▶ _Given text_:
= = = = =

The survival function (also known as the reliability
function) and hazard function (also known as the failure rate
function) of the EL distribution are given, respectively, by

 $s(x)=\frac{\ln(1-(1-p)e^{-\beta x})}{\ln p},$

 $h(x)=\frac{-\beta(1-p)e^{-\beta x}}{(1-(1-p)e^{-\beta x})\ln(1-(1-p)e^{-\beta x})}.$

The mean residual lifetime of the EL distribution is given by

 $m(x_0;p,\beta)=E(X-x_0|X\geq x_0;\beta,p)=-\frac{\operatorname{Li}_2(1-(1-p)e^{-\beta x_0})}{\beta \ln(1-(1-p)e^{-\beta x_0})}$

where $\operatorname{Li}_2$ is the dilogarithm function

=== Random number generation ===
Let U be a random variate from the standard uniform distribution.
Then the following transformation of U has the EL distribution with
parameters p and β:

 $X = \frac{1}{\beta}\ln \left(\frac{1-p}{1-p^U}\right).$

== Estimation of the parameters ==
To estimate the parameters, the EM algorithm is used. This method is discussed by Tahmasbi and Rezaei (2008). The EM iteration is given by

 $\beta^{(h+1)} = n \left( \sum_{i=1}^n\frac{x_i}{1-(1-p^{(h)})e^{-\beta^{(h)}x_i}} \right)^{-1},$

 $$p^{(h+1)}=\frac{-n(1-p^{(h+1)})} { \ln( p^{(h+1)}) \sum_{i=1}^n
\{1-(1-p^{(h)})e^{-\beta^{(h)} x_i}\}^{-1}}.$$

==Related distributions==
The EL distribution has been generalized to form the Weibull-logarithmic distribution.

= = = = =

▶ _Listed records_:
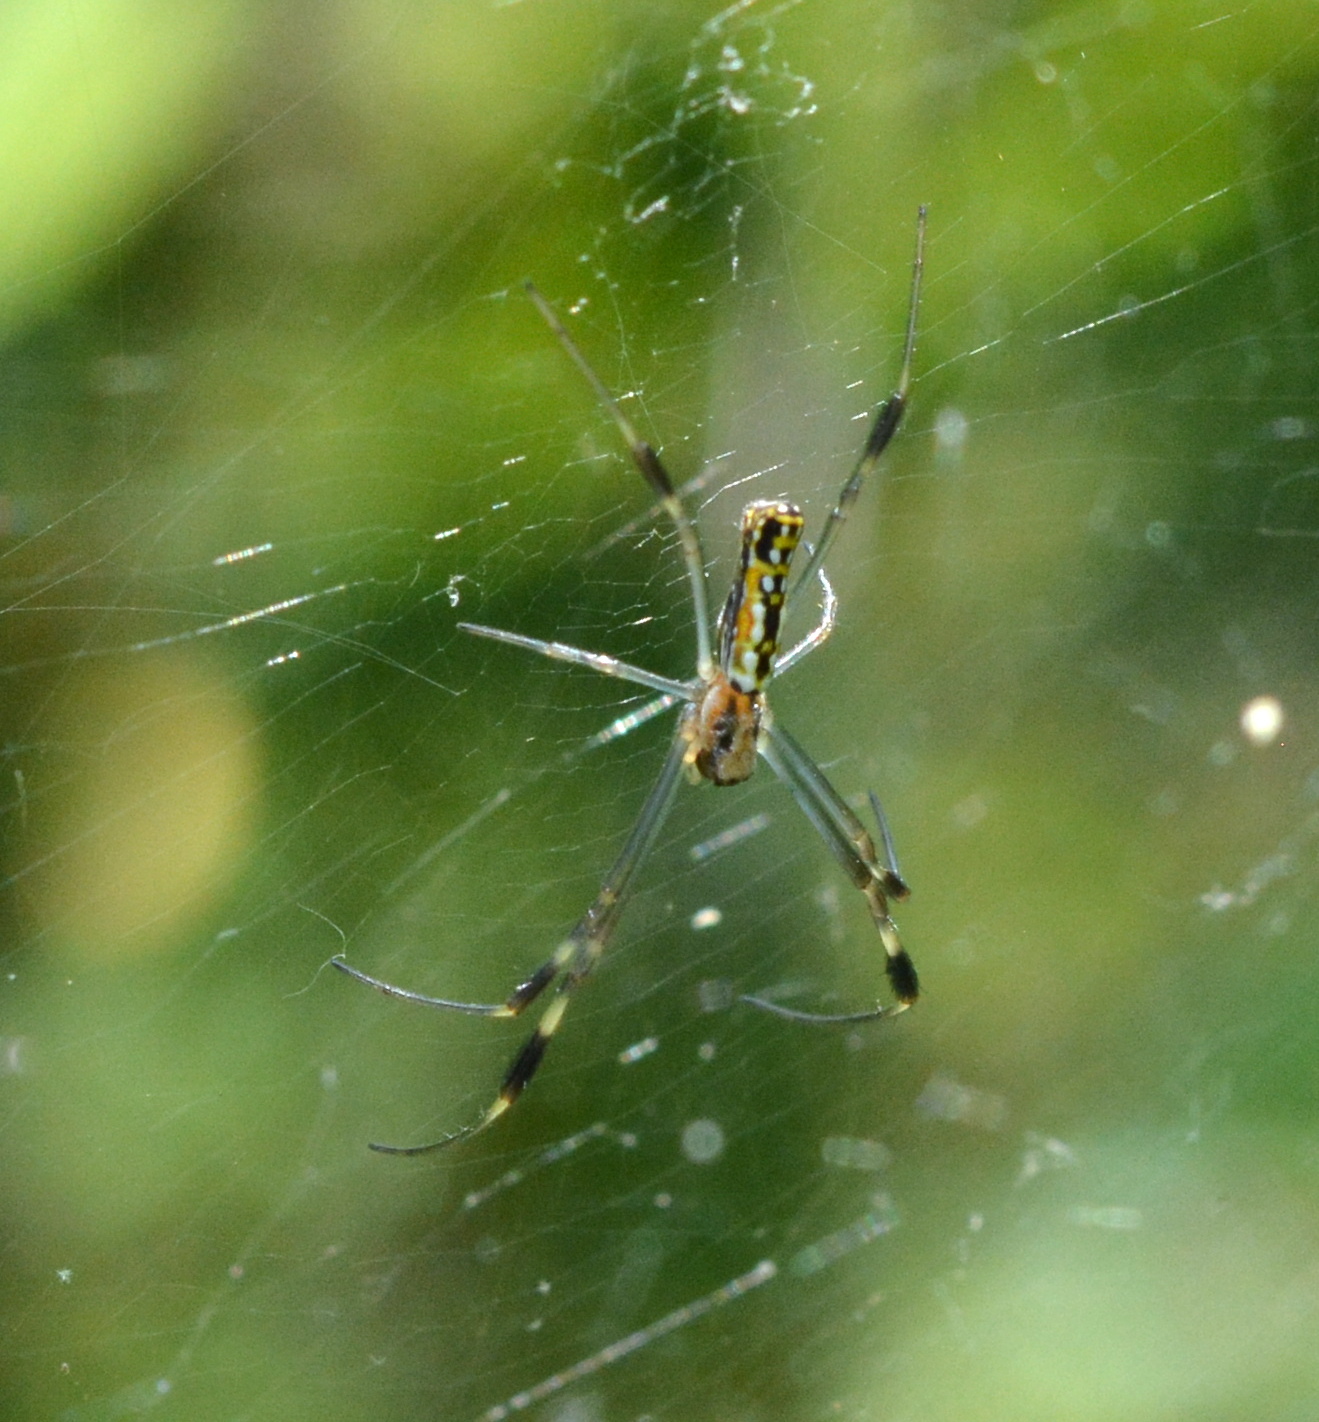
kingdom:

= = = = =

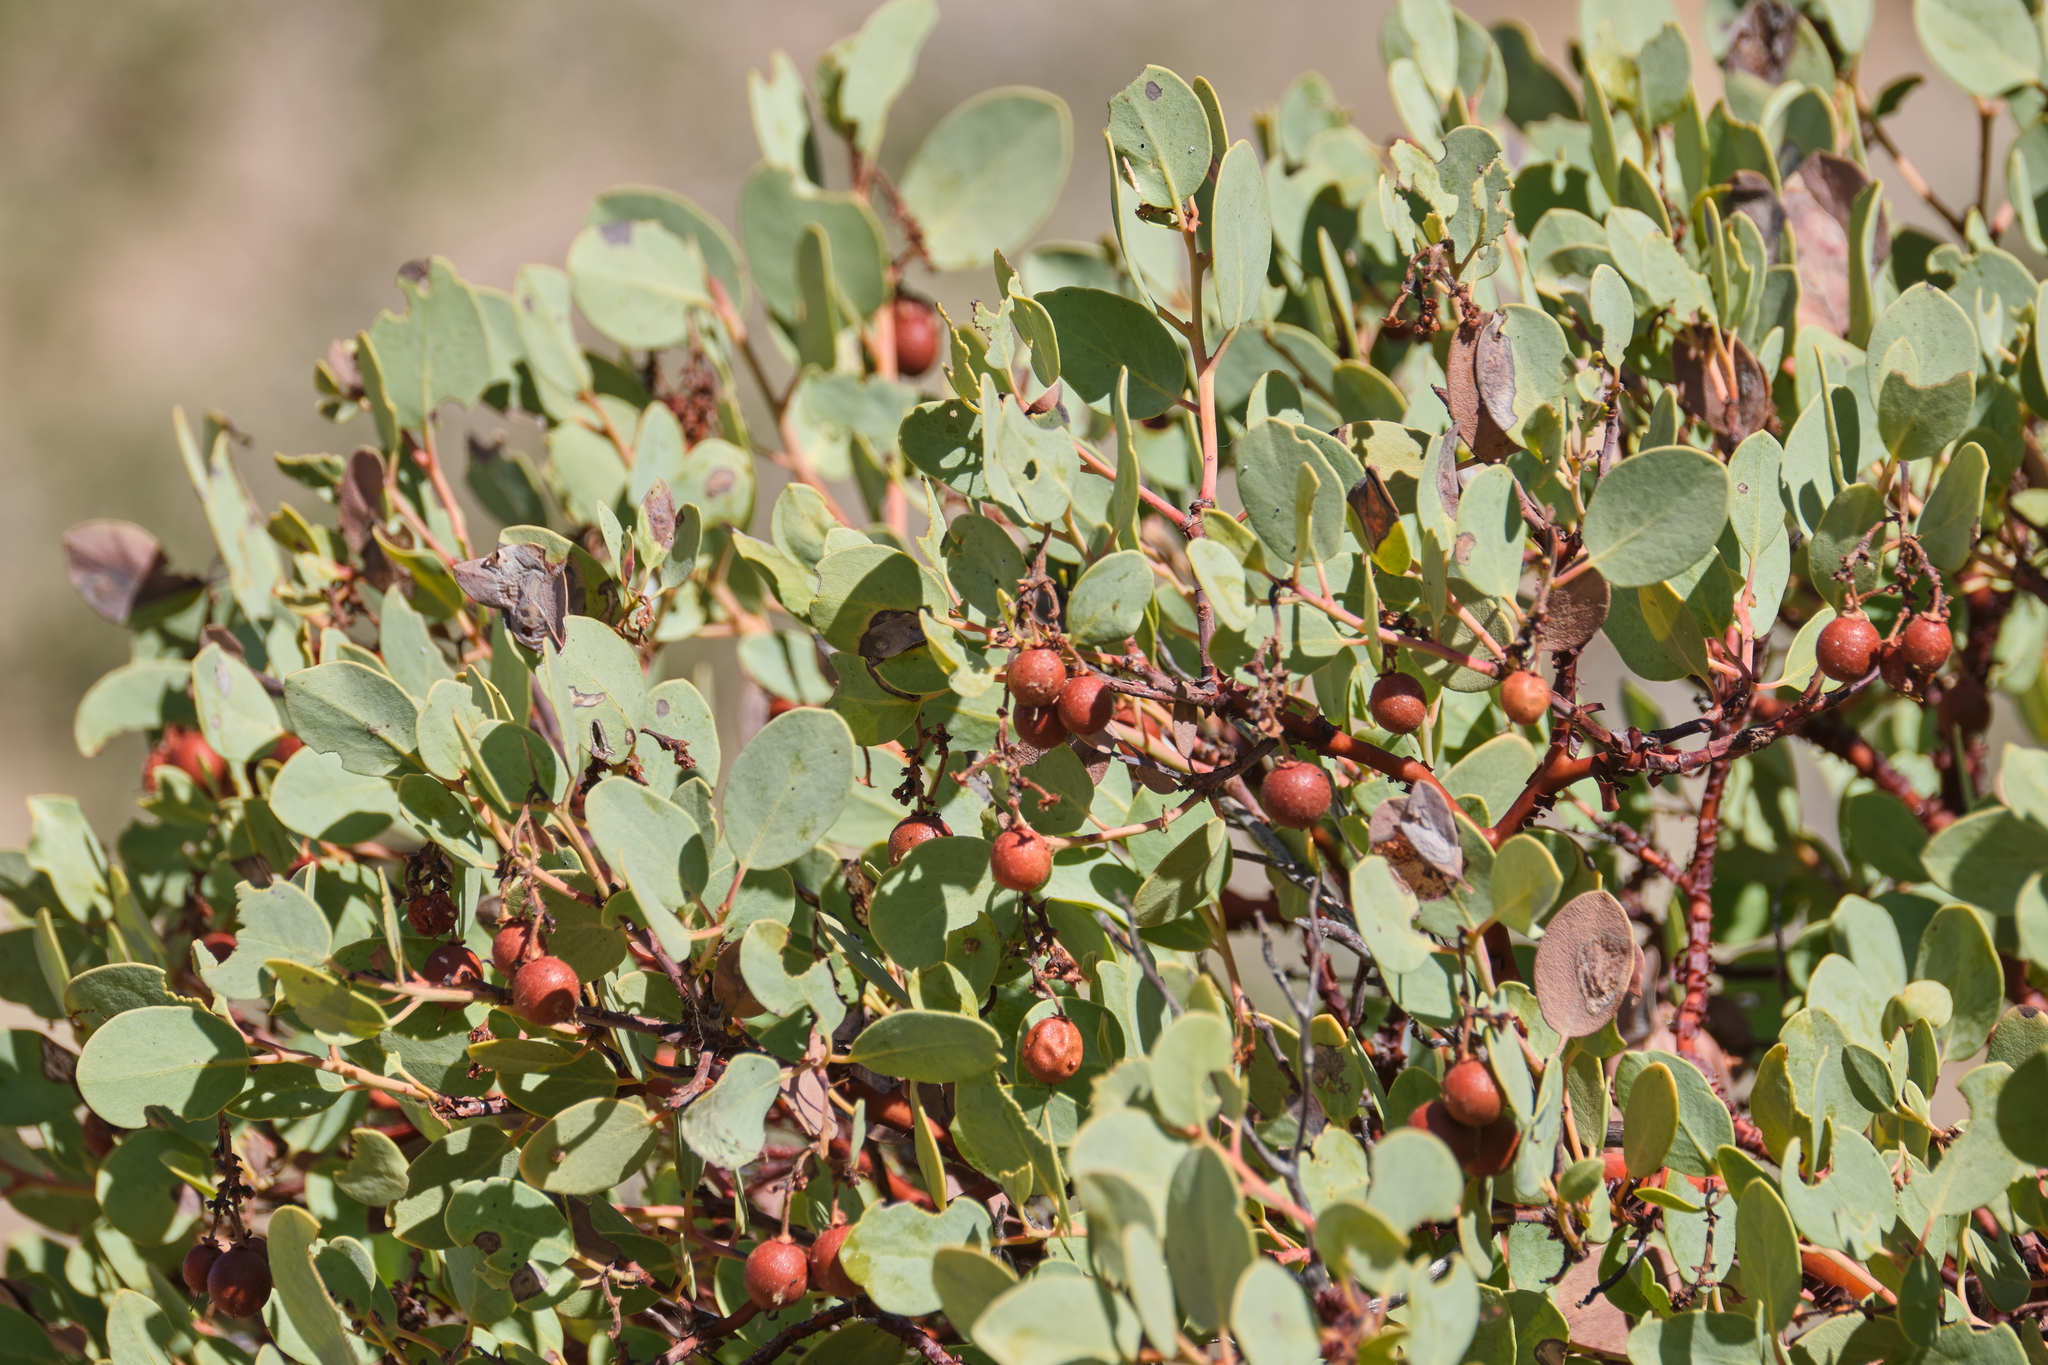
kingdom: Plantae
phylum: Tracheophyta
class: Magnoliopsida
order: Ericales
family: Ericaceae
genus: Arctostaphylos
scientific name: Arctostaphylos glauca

= = = = =

▶ _Required actions_:
[A] In the EL distribution text, what distribution was formed by generalizing the EL distribution?
[B] Write the next part of the EL distribution text, picking up right after its final sentence.

▶ _Answers below_:
[A] The Weibull-logarithmic distribution.

[B]
If X is defined to be the random variable which is the minimum of N independent realisations from an exponential distribution with rate parameter β, and if N is a realisation from a logarithmic distribution (where the parameter p in the usual parameterisation is replaced by (1 − p)), then X has the exponential-logarithmic distribution in the parameterisation used above.